For decades, TV networks NBC, CBS and ABC news programs informed the entire country. When important national news broke – such as the assassination of President John F. Kennedy or when Apollo 11 landed on the moon, the nation turned to Walter Cronkite’s broadcasts in large numbers. He commanded an audience of 25 million to 29 million.
These so-called mass media stations gave way to a fragmented media landscape with hundreds, if not thousands of news channels across networks, cable TV, radio and the Internet, each monitored by a smaller audience. In the therapeutics world, the rise of personalized medicine is impacting the pharmaceutical industry likewise. As well, developing niche therapies for smaller groups of people is resulting in greater competition among pharma companies to stay ahead and be first or second to-market with a treatment for a specific indication.
Numerous established and emerging pharma companies are attempting to develop therapies for unmet medical needs to treat diseases affecting small to modest-sized populations, hoping their orphan drug will become another blockbuster. Federal law incentivizes development of therapies for conditions affecting fewer than 200,000 people: drug companies are given an additional seven years of market exclusivity for that indication, providing drugmakers with a more compelling business opportunity.
The more fragmented market increases competitive pressure on sponsors as they race to bring targeted therapies to market, hoping to reap first-to-market benefits.
Targeted therapies have been on the rise for more than a decade. They have been most prevalent in the fields of oncology, immunology and rare diseases. However, as medical science unravels how human genetic variations impact responses to drugs, the fragmentation caused by “precision medicine” and “personalized medicine” (they’re not quite the same), will likely result in a reduced number of beneficiaries for targeted therapies. What works for one group of patients may not work for another with the same clinical diagnosis. As a result, last year the FDA approved a record number of personalized medicine drugs – 42% of all new drug approvals, a trend that is likely to continue.
This article will focus on the demand uncertainty pharmaceutical companies face in manufacturing targeted therapies.
Practically speaking, the ascent of personalized medicine means pharmaceutical companies no longer have the luxury of waiting for full clinical trial data analysis, or to see how their drug is doing on the market, before making manufacturing capacity decisions. Today, capacity decisions need to be made earlier in the process in order to reduce risks at both ends of the spectrum -undercapacity and overcapacity.
But how early? We had a customer whose Board decided to move ahead with preparations for commercial API manufacturing while their Phase 3 clinical trial was in early progress. They were confident and wanted to assure the manufacturing capacity would be there for commercial quantities. We tried hard to dissuade them, but they were insistent. They provided a sizeable deposit, with which we purchased the raw materials for the project. Then a new Board was elected – and shut the project down. The bottom line: too early capacity decisions can waste money. The company might have been wiser to wait for strong interim results before proceeding.

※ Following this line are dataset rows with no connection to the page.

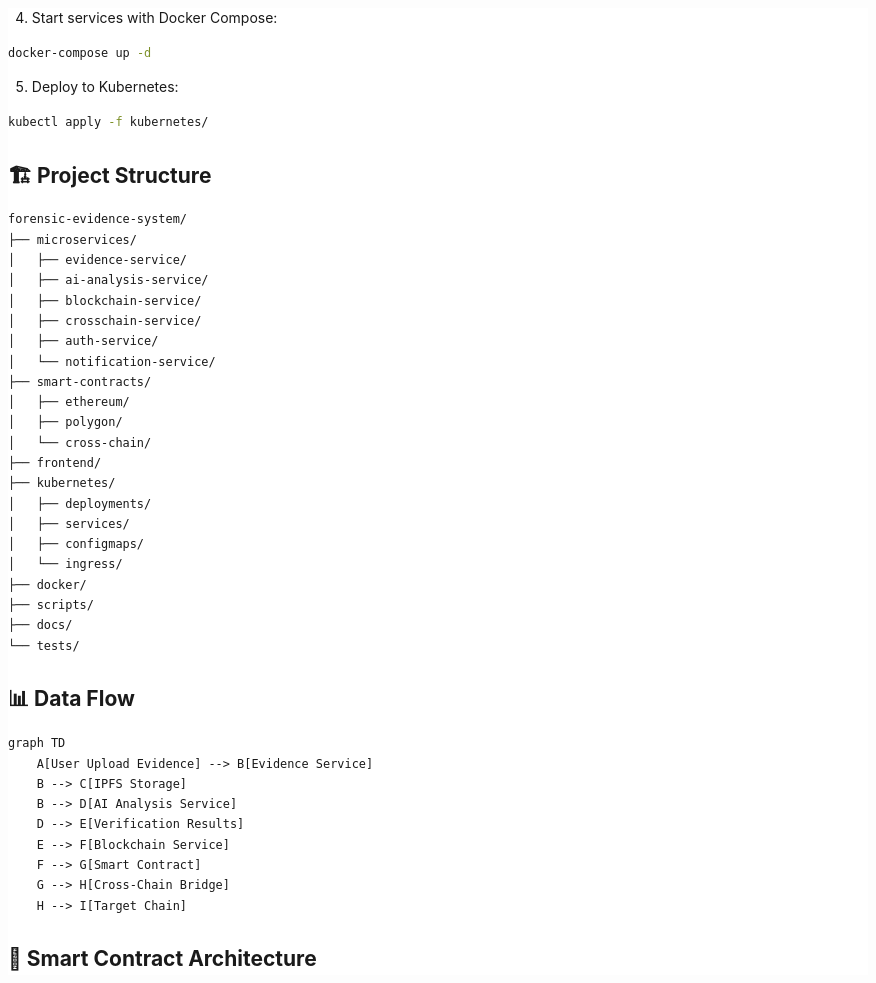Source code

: 4. Start services with Docker Compose:
```bash
docker-compose up -d
```

5. Deploy to Kubernetes:
```bash
kubectl apply -f kubernetes/
```

## 🏗️ Project Structure

```
forensic-evidence-system/
├── microservices/
│   ├── evidence-service/
│   ├── ai-analysis-service/
│   ├── blockchain-service/
│   ├── crosschain-service/
│   ├── auth-service/
│   └── notification-service/
├── smart-contracts/
│   ├── ethereum/
│   ├── polygon/
│   └── cross-chain/
├── frontend/
├── kubernetes/
│   ├── deployments/
│   ├── services/
│   ├── configmaps/
│   └── ingress/
├── docker/
├── scripts/
├── docs/
└── tests/
```

## 📊 Data Flow

```mermaid
graph TD
    A[User Upload Evidence] --> B[Evidence Service]
    B --> C[IPFS Storage]
    B --> D[AI Analysis Service]
    D --> E[Verification Results]
    E --> F[Blockchain Service]
    F --> G[Smart Contract]
    G --> H[Cross-Chain Bridge]
    H --> I[Target Chain]
```

## 🔐 Smart Contract Architecture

Sponsors are adapting to the uncertainty by outsourcing to contract development and manufacturing organizations (CDMOs) that are flexible and able to scale to varied batch project needs, whether 5 gm or 50 kg. CDMOs such as Seqens North America can easily accommodate them while the largest CDMOs, which are adept at manufacturing large quantities for drug giants such as Pfizer or Lilly, tend to favor their most profitable, large quantity customers – as they should. They are simply not geared for small batch manufacturing.
Instead, for smaller batches, pharma companies are looking beyond their traditional CDMO, choosing a CDMO that is flexible, accommodating, and that would welcome their business, large or small. The key is to find right-size API manufacturing resources to better align with today’s realities.
We have previously written about how to choose a right-sized CDMO, one with the seven most important GMP manufacturing capabilities. These include having the range of equipment needed for small- or large-sized manufacturing, bridging the gap between Phase 1 and the increased material required for Phase 3 trials and commercialization.
As well, the CDMO should insist on a scale-up process to minimize expensive surprises in the GMP manufacturing suite. Experience and expertise remain other important variables to consider.
In order to adapt to the rise in precision medicine and targeted therapies, pharmaceutical companies are revamping their manufacturing strategies to work with flexible, right-sized CDMOs that are equipped to manufacture APIs in small or large batches. By shifting API manufacturing to smaller, more flexible CDMOs that will prioritize smaller projects, pharmaceutical companies can bring products to market faster to take advantage of sizeable first-to-market benefits.